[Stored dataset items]
╔══
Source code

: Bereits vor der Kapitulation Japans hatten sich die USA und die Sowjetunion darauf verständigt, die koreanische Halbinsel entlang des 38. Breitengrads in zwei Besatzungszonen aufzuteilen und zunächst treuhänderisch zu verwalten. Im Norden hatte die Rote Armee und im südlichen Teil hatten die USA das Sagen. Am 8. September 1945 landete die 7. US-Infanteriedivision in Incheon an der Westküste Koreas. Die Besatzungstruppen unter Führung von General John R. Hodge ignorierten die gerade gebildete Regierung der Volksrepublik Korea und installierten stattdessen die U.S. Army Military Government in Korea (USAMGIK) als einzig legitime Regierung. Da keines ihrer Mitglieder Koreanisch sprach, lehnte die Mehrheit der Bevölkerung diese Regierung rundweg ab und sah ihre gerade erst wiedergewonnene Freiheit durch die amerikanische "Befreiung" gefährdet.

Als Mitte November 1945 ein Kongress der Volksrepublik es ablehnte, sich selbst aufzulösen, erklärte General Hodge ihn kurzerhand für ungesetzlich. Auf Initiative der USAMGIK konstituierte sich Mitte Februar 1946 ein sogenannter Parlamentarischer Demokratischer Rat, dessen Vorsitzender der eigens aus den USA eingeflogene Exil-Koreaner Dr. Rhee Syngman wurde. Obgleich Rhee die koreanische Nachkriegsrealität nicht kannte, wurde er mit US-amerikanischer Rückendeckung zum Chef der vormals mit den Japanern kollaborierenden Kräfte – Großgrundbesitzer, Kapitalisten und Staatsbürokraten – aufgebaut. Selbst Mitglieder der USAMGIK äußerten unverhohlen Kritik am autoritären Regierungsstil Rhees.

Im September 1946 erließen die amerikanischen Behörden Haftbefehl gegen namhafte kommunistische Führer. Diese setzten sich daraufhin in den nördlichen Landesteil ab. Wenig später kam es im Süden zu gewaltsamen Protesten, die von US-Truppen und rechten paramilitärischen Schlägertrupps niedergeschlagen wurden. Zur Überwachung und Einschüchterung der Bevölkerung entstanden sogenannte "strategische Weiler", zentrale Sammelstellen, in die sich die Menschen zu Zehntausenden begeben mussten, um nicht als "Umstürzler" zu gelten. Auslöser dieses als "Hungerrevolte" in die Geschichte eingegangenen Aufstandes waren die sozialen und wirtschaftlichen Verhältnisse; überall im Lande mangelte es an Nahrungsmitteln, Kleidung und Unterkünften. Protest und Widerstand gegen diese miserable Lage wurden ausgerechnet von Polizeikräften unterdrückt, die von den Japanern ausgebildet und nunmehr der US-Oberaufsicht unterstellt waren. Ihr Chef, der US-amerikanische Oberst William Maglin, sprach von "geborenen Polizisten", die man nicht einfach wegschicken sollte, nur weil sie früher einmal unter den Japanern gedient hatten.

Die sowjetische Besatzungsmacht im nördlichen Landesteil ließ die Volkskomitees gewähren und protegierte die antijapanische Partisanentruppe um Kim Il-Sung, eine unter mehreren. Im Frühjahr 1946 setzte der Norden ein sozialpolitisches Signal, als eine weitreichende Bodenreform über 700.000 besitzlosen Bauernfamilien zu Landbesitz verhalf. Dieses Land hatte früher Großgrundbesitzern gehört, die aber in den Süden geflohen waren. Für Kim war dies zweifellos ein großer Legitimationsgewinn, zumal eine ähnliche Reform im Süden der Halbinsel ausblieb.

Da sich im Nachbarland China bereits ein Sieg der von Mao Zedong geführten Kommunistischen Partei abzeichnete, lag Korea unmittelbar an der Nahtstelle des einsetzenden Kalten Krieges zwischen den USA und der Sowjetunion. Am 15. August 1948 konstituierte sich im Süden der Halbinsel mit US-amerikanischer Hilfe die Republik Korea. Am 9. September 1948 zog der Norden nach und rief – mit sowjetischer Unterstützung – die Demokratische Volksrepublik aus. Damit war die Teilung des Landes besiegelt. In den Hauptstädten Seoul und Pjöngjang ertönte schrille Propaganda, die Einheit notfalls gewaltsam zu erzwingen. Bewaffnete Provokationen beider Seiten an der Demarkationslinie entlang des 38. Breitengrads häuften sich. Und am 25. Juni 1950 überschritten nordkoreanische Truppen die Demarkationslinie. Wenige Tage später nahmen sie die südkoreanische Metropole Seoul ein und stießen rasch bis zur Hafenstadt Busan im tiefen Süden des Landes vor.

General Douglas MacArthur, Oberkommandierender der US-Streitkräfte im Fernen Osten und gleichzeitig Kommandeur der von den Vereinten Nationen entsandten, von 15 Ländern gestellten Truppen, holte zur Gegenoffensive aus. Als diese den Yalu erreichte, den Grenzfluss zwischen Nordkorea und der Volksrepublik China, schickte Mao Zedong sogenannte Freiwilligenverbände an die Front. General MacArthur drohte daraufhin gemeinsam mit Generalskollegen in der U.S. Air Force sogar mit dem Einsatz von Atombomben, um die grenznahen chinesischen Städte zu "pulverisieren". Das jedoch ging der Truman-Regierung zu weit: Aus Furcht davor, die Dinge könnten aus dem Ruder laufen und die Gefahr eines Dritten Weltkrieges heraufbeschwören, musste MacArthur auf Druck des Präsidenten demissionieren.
╚══
> [EXERCISE INSTRUCTIONS] The answer is the full set of records, printed exactly as given.

> [TASK RESULT]
Source code

: Bereits vor der Kapitulation Japans hatten sich die USA und die Sowjetunion darauf verständigt, die koreanische Halbinsel entlang des 38. Breitengrads in zwei Besatzungszonen aufzuteilen und zunächst treuhänderisch zu verwalten. Im Norden hatte die Rote Armee und im südlichen Teil hatten die USA das Sagen. Am 8. September 1945 landete die 7. US-Infanteriedivision in Incheon an der Westküste Koreas. Die Besatzungstruppen unter Führung von General John R. Hodge ignorierten die gerade gebildete Regierung der Volksrepublik Korea und installierten stattdessen die U.S. Army Military Government in Korea (USAMGIK) als einzig legitime Regierung. Da keines ihrer Mitglieder Koreanisch sprach, lehnte die Mehrheit der Bevölkerung diese Regierung rundweg ab und sah ihre gerade erst wiedergewonnene Freiheit durch die amerikanische "Befreiung" gefährdet.

Als Mitte November 1945 ein Kongress der Volksrepublik es ablehnte, sich selbst aufzulösen, erklärte General Hodge ihn kurzerhand für ungesetzlich. Auf Initiative der USAMGIK konstituierte sich Mitte Februar 1946 ein sogenannter Parlamentarischer Demokratischer Rat, dessen Vorsitzender der eigens aus den USA eingeflogene Exil-Koreaner Dr. Rhee Syngman wurde. Obgleich Rhee die koreanische Nachkriegsrealität nicht kannte, wurde er mit US-amerikanischer Rückendeckung zum Chef der vormals mit den Japanern kollaborierenden Kräfte – Großgrundbesitzer, Kapitalisten und Staatsbürokraten – aufgebaut. Selbst Mitglieder der USAMGIK äußerten unverhohlen Kritik am autoritären Regierungsstil Rhees.

Im September 1946 erließen die amerikanischen Behörden Haftbefehl gegen namhafte kommunistische Führer. Diese setzten sich daraufhin in den nördlichen Landesteil ab. Wenig später kam es im Süden zu gewaltsamen Protesten, die von US-Truppen und rechten paramilitärischen Schlägertrupps niedergeschlagen wurden. Zur Überwachung und Einschüchterung der Bevölkerung entstanden sogenannte "strategische Weiler", zentrale Sammelstellen, in die sich die Menschen zu Zehntausenden begeben mussten, um nicht als "Umstürzler" zu gelten. Auslöser dieses als "Hungerrevolte" in die Geschichte eingegangenen Aufstandes waren die sozialen und wirtschaftlichen Verhältnisse; überall im Lande mangelte es an Nahrungsmitteln, Kleidung und Unterkünften. Protest und Widerstand gegen diese miserable Lage wurden ausgerechnet von Polizeikräften unterdrückt, die von den Japanern ausgebildet und nunmehr der US-Oberaufsicht unterstellt waren. Ihr Chef, der US-amerikanische Oberst William Maglin, sprach von "geborenen Polizisten", die man nicht einfach wegschicken sollte, nur weil sie früher einmal unter den Japanern gedient hatten.

Die sowjetische Besatzungsmacht im nördlichen Landesteil ließ die Volkskomitees gewähren und protegierte die antijapanische Partisanentruppe um Kim Il-Sung, eine unter mehreren. Im Frühjahr 1946 setzte der Norden ein sozialpolitisches Signal, als eine weitreichende Bodenreform über 700.000 besitzlosen Bauernfamilien zu Landbesitz verhalf. Dieses Land hatte früher Großgrundbesitzern gehört, die aber in den Süden geflohen waren. Für Kim war dies zweifellos ein großer Legitimationsgewinn, zumal eine ähnliche Reform im Süden der Halbinsel ausblieb.

Da sich im Nachbarland China bereits ein Sieg der von Mao Zedong geführten Kommunistischen Partei abzeichnete, lag Korea unmittelbar an der Nahtstelle des einsetzenden Kalten Krieges zwischen den USA und der Sowjetunion. Am 15. August 1948 konstituierte sich im Süden der Halbinsel mit US-amerikanischer Hilfe die Republik Korea. Am 9. September 1948 zog der Norden nach und rief – mit sowjetischer Unterstützung – die Demokratische Volksrepublik aus. Damit war die Teilung des Landes besiegelt. In den Hauptstädten Seoul und Pjöngjang ertönte schrille Propaganda, die Einheit notfalls gewaltsam zu erzwingen. Bewaffnete Provokationen beider Seiten an der Demarkationslinie entlang des 38. Breitengrads häuften sich. Und am 25. Juni 1950 überschritten nordkoreanische Truppen die Demarkationslinie. Wenige Tage später nahmen sie die südkoreanische Metropole Seoul ein und stießen rasch bis zur Hafenstadt Busan im tiefen Süden des Landes vor.

General Douglas MacArthur, Oberkommandierender der US-Streitkräfte im Fernen Osten und gleichzeitig Kommandeur der von den Vereinten Nationen entsandten, von 15 Ländern gestellten Truppen, holte zur Gegenoffensive aus. Als diese den Yalu erreichte, den Grenzfluss zwischen Nordkorea und der Volksrepublik China, schickte Mao Zedong sogenannte Freiwilligenverbände an die Front. General MacArthur drohte daraufhin gemeinsam mit Generalskollegen in der U.S. Air Force sogar mit dem Einsatz von Atombomben, um die grenznahen chinesischen Städte zu "pulverisieren". Das jedoch ging der Truman-Regierung zu weit: Aus Furcht davor, die Dinge könnten aus dem Ruder laufen und die Gefahr eines Dritten Weltkrieges heraufbeschwören, musste MacArthur auf Druck des Präsidenten demissionieren.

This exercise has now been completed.